[Records provided Boundary: Start]
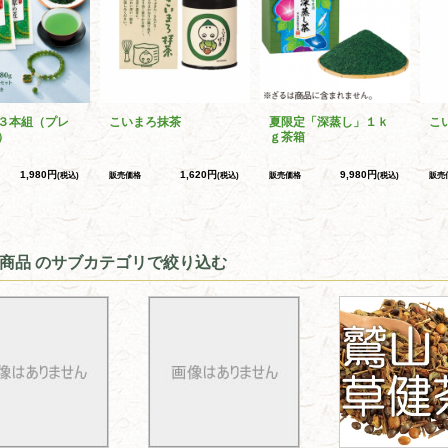
３本組（プレ
こいまろ抹茶
夏限定「深蒸し」１ｋ
こ
）
ｇ茶箱
1,980円
1,620円
9,980円
(税込)
販売価格
(税込)
販売価格
(税込)
販売
商品 のサブカテゴリで絞り込む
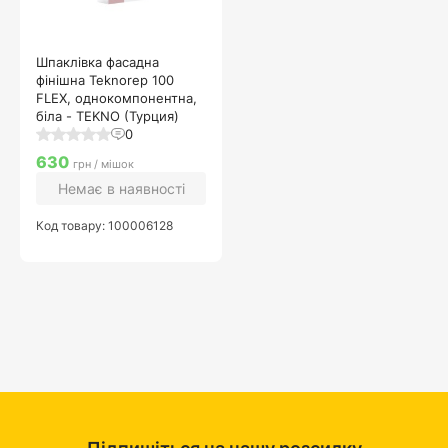
Шпаклівка фасадна
фінішна Teknorep 100
FLEX, однокомпонентна,
біла - TEKNO (Турция)
0
630
грн / мішок
Немає в наявності
Код товару: 100006128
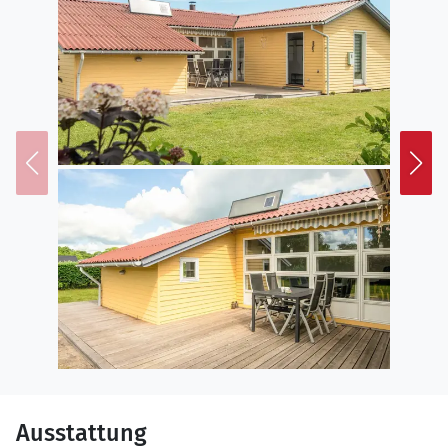
Ausstattung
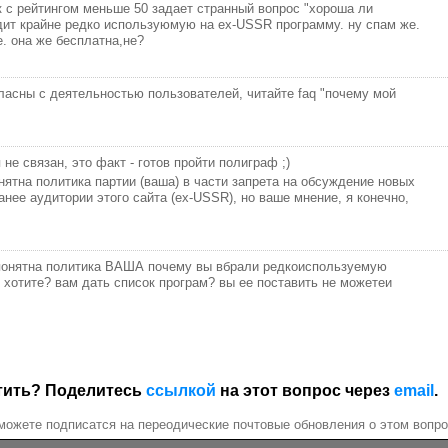
ек с рейтингом меньше 50 задает странный вопрос "хороша ли
дит крайне редко используюмую на ex-USSR программу. ну спам же.
е. она же бесплатна,не?
гласны с деятельностью пользователей, читайте faq "почему мой
 не связан, это факт - готов пройти полиграф ;)
онятна политика партии (ваша) в части запрета на обсуждение новых
анее аудитории этого сайта (ex-USSR), но ваше мнение, я конечно,
непонятна политика ВАША почему вы вбрали редкоиспользуемую
с хотите? вам дать список програм? вы ее поставить не можетеи
етить? Поделитесь
ссылкой
на этот вопрос через
email
.
можете подписатся на переодические почтовые обновления о этом вопро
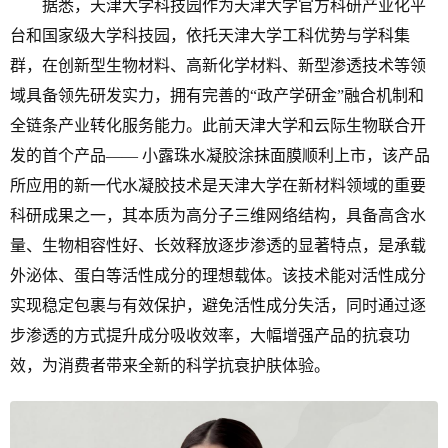
据悉，天津大学科技园作为天津大学官方科研产业化平
台和国家级大学科技园，依托天津大学工科优势与学科集
群，在创新型生物材料、高新化学材料、新型渗透技术等领
域具备领先研发实力，拥有完善的“政产学研金”融合机制和
全链条产业转化服务能力。此前天津大学和云际生物联合开
发的首个产品—— 小露珠水凝胶涂抹面膜顺利上市，该产品
所应用的新一代水凝胶技术是天津大学在新材料领域的重要
科研成果之一，其本质为高分子三维网络结构，具备高含水
量、生物相容性好、长效释放逐步渗透的显著特点，是承载
外泌体、蛋白等活性成分的理想载体。该技术能对活性成分
实现稳定包裹与有效保护，避免活性成分失活，同时通过逐
步渗透的方式提升成分吸收效率，大幅增强产品的抗衰功
效，为消费者带来全新的科学抗衰护肤体验。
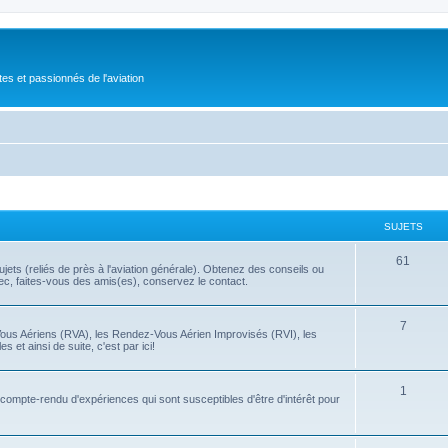
tes et passionnés de l'aviation
SUJETS
61
ets (reliés de près à l'aviation générale). Obtenez des conseils ou
bec, faites-vous des amis(es), conservez le contact.
7
Vous Aériens (RVA), les Rendez-Vous Aérien Improvisés (RVI), les
 et ainsi de suite, c'est par ici!
1
t compte-rendu d'expériences qui sont susceptibles d'être d'intérêt pour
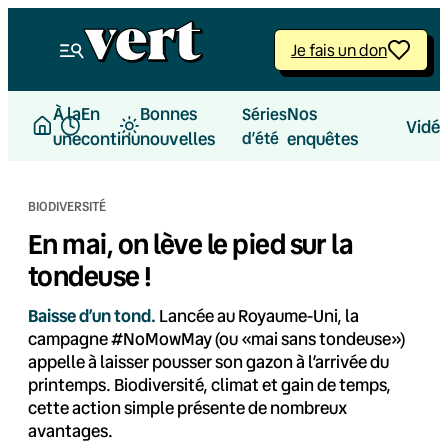
Aller
au
Je fais un don
contenu
À la
En
Bonnes
Nos
Séries
Vidé
une
continu
nouvelles
d’été
enquêtes
BIODIVERSITÉ
En mai, on lève le pied sur la
tondeuse !
Baisse d’un tond.
Lancée au Royaume-Uni, la
campagne #NoMowMay (ou «mai sans tondeuse»)
appelle à laisser pousser son gazon à l’arrivée du
printemps. Biodiversité, climat et gain de temps,
cette action simple présente de nombreux
avantages.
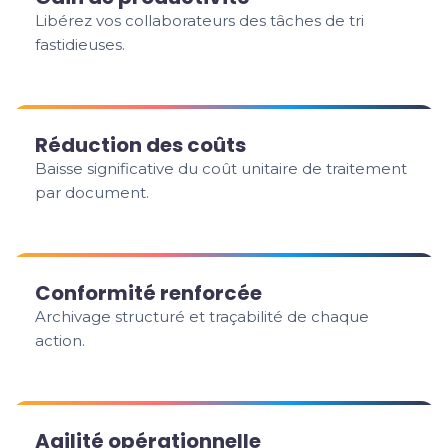
Libérez vos collaborateurs des tâches de tri
fastidieuses.
Réduction des coûts
Baisse significative du coût unitaire de traitement
par document.
Conformité renforcée
Archivage structuré et traçabilité de chaque
action.
Agilité opérationnelle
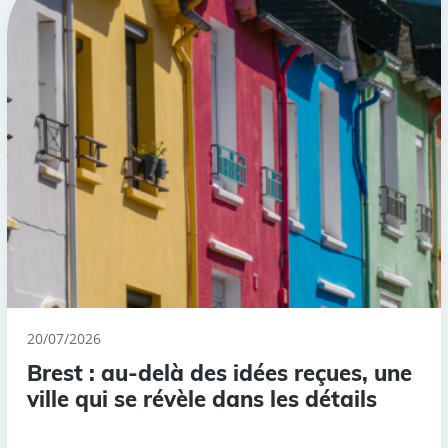
20/07/2026
Brest : au-delà des idées reçues, une
ville qui se révèle dans les détails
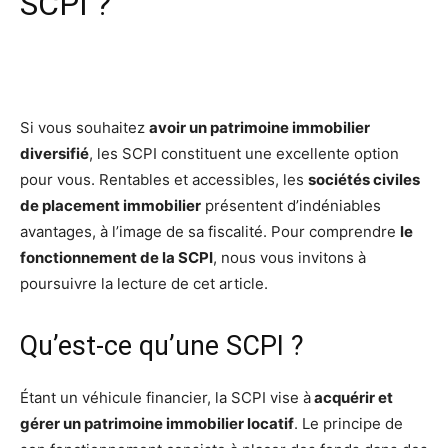
SCPI ?
Facebook
X
Pinterest
Wh
Si vous souhaitez
avoir un patrimoine immobilier
diversifié
, les SCPI constituent une excellente option
pour vous. Rentables et accessibles, les
sociétés civiles
de placement immobilier
présentent d’indéniables
avantages, à l’image de sa fiscalité. Pour comprendre
le
fonctionnement de la SCPI
, nous vous invitons à
poursuivre la lecture de cet article.
Qu’est-ce qu’une SCPI ?
Étant un véhicule financier, la SCPI vise à
acquérir et
gérer un patrimoine immobilier locatif
. Le principe de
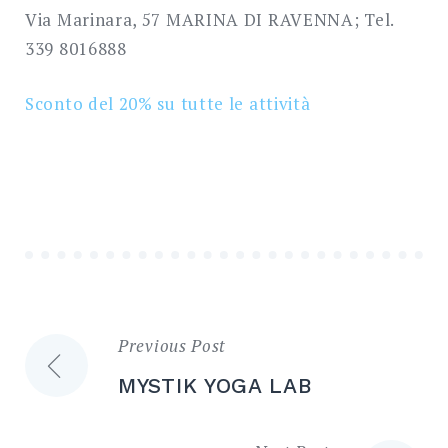
SEARCH
Via Marinara, 57 MARINA DI RAVENNA; Tel.
339 8016888
Sconto del 20% su tutte le attività
Previous Post
Navigazione
MYSTIK YOGA LAB
articoli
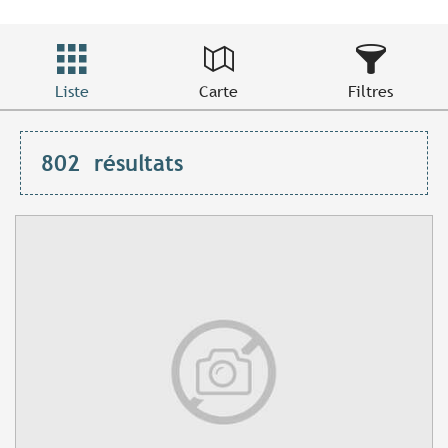
Liste
Carte
Filtres
802
résultats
[Records provided Boundary: End]
◆ **Task prompt**
Every line from the data above that contains "политика" must appear in the answer.

◆ **Result of the exercise**
онятна политика партии (ваша) в части запрета на обсуждение новых
непонятна политика ВАША почему вы вбрали редкоиспользуемую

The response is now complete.